ASSIGNMENT:
Determine how many lines in the entries below contain the string "Phong". Reply with the number alone.

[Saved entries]
>>>>>

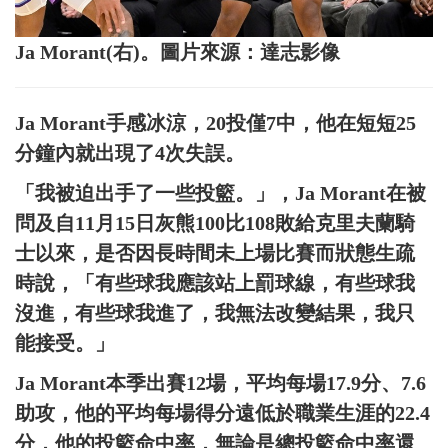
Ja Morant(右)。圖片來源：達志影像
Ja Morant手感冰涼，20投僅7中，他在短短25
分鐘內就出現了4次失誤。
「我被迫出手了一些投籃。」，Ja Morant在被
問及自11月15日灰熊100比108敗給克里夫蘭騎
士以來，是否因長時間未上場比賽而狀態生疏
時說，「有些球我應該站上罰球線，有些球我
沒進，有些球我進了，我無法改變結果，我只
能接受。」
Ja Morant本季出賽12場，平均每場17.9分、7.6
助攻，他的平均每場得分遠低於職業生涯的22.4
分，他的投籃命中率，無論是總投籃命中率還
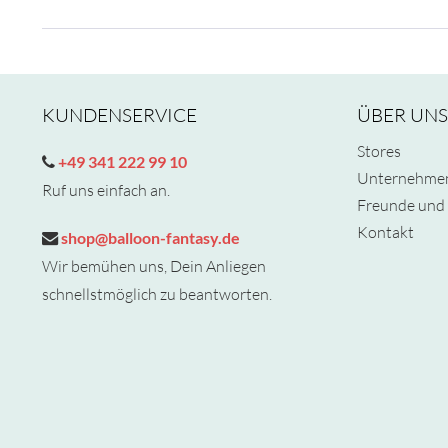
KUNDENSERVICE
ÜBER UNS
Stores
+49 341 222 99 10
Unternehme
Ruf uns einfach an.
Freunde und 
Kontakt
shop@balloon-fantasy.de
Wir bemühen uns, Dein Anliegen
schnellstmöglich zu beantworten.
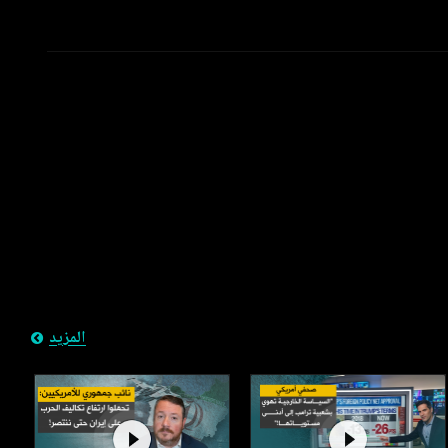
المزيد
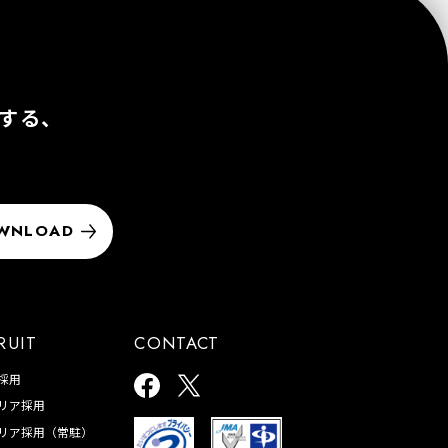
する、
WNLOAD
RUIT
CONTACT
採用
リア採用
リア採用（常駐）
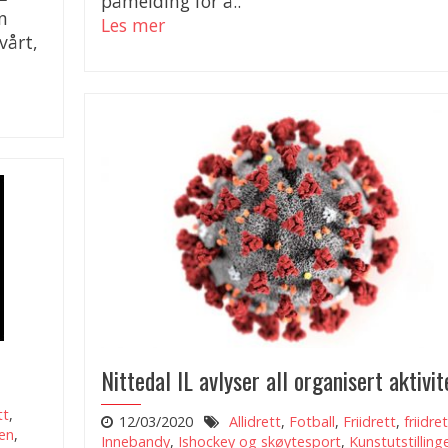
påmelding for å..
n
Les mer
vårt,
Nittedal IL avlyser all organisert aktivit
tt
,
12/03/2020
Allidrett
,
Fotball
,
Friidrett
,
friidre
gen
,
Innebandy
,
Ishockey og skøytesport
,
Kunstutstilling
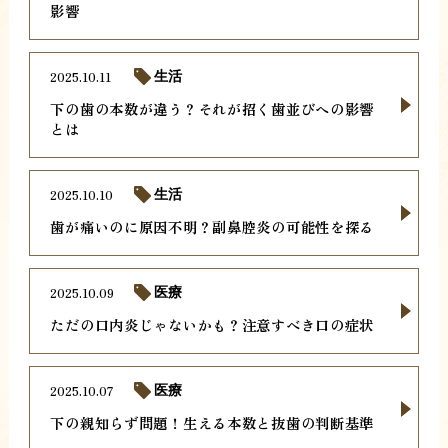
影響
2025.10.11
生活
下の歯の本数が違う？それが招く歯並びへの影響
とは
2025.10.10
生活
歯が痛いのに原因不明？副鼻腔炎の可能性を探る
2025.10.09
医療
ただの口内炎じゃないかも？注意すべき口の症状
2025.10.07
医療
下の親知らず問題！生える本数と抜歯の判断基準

<<<<<
>>>>>

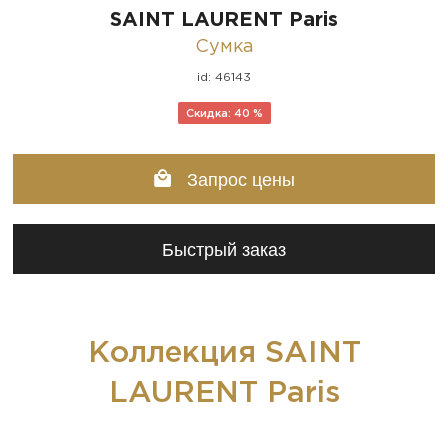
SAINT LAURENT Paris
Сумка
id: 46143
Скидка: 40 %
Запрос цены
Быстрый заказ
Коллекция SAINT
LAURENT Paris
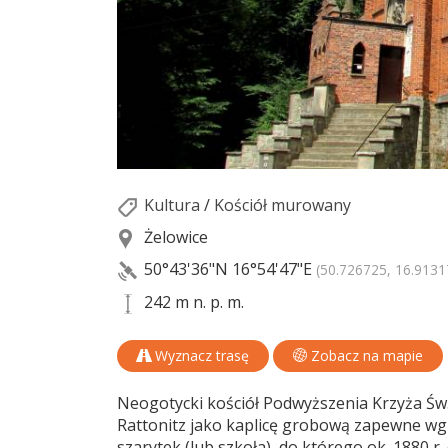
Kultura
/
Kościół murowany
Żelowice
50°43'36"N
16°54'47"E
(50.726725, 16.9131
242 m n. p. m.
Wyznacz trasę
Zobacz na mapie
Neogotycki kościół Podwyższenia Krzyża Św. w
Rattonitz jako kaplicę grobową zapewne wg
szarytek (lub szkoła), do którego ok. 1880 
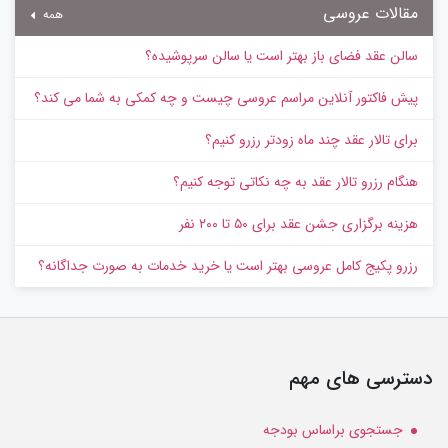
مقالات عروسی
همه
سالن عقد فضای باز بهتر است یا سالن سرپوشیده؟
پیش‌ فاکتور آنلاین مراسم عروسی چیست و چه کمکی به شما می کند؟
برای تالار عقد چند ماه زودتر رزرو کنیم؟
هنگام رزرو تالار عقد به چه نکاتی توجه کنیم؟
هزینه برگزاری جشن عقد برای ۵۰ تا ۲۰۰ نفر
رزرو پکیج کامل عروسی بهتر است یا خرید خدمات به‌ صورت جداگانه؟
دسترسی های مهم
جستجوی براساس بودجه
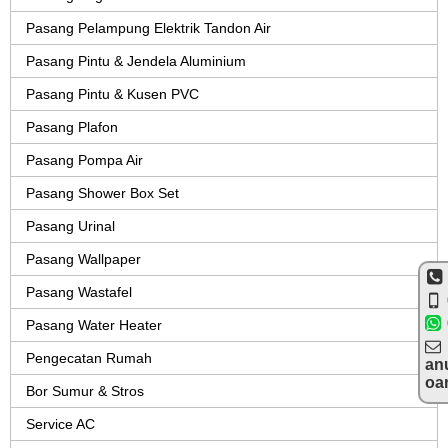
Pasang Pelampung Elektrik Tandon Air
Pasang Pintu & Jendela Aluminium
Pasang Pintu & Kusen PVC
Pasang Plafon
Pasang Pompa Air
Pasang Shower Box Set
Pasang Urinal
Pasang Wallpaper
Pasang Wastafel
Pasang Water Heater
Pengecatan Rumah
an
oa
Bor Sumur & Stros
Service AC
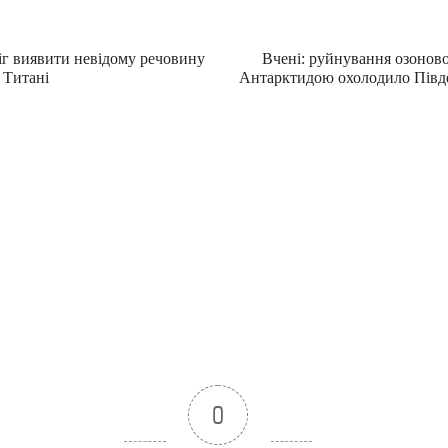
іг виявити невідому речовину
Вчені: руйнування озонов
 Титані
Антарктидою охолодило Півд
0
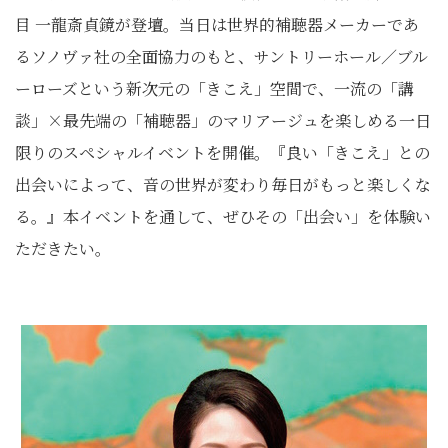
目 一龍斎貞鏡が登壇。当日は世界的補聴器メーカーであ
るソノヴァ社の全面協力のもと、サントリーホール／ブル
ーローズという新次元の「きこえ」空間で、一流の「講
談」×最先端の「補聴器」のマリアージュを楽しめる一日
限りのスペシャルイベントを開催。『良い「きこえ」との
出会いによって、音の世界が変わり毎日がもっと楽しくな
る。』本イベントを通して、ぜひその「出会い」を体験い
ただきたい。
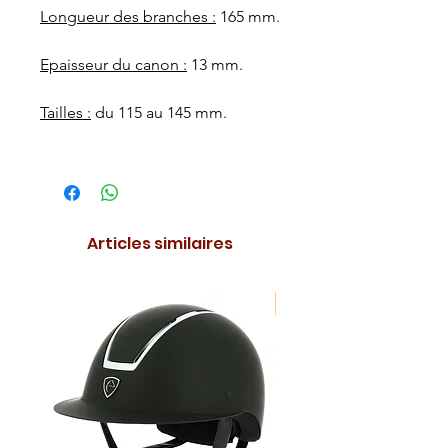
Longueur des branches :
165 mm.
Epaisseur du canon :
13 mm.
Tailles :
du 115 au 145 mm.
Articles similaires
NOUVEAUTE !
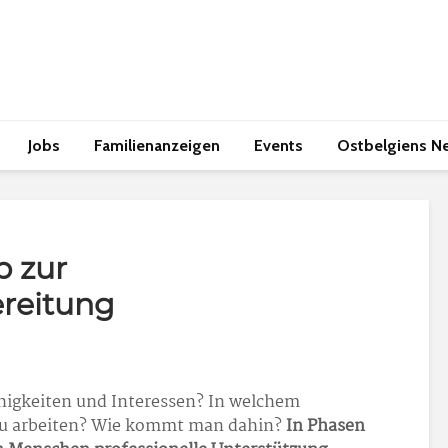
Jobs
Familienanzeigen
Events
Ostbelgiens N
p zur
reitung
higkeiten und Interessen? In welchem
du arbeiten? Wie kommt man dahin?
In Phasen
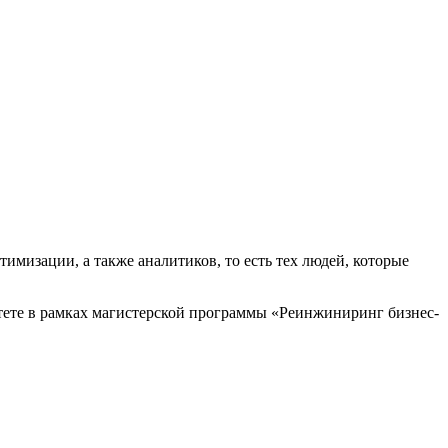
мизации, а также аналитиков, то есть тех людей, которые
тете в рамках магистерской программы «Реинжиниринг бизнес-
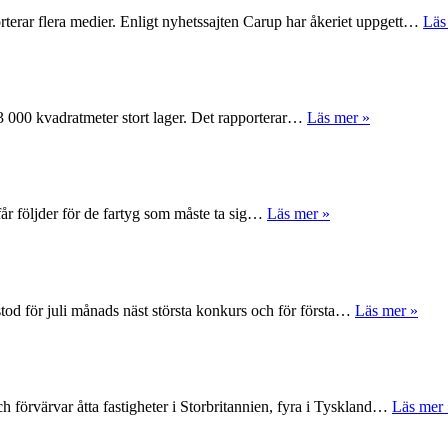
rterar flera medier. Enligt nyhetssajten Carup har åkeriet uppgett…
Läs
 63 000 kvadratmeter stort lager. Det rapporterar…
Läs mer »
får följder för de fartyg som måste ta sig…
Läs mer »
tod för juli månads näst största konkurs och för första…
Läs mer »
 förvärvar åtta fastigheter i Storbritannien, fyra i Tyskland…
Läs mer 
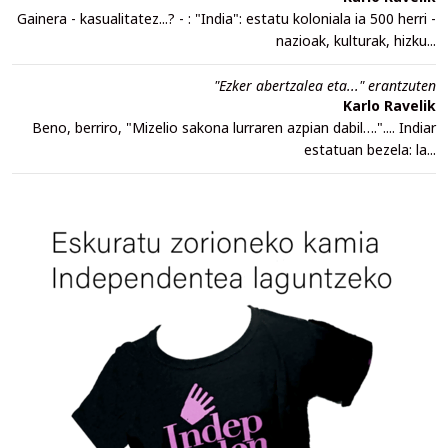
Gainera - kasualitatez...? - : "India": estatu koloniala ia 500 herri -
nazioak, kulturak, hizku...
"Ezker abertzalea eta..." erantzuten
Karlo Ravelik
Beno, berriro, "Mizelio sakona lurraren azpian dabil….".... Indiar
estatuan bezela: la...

<<<<<
>>>>>

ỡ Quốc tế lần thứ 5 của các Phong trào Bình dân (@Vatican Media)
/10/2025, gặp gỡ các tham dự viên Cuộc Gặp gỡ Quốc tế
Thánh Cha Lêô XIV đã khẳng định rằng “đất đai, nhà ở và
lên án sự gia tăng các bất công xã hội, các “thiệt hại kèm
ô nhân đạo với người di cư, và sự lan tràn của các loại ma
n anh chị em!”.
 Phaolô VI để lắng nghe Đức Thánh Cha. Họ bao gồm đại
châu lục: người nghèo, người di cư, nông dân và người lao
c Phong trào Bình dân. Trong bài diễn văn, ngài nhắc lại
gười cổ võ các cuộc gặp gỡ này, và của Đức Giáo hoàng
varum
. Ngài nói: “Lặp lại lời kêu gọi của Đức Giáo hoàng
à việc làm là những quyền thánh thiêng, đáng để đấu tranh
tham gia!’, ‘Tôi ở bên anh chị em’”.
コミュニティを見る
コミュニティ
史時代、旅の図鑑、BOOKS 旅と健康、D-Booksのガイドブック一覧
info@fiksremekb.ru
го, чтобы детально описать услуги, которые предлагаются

<<<<<

ANSWER FOR THE TASK:
2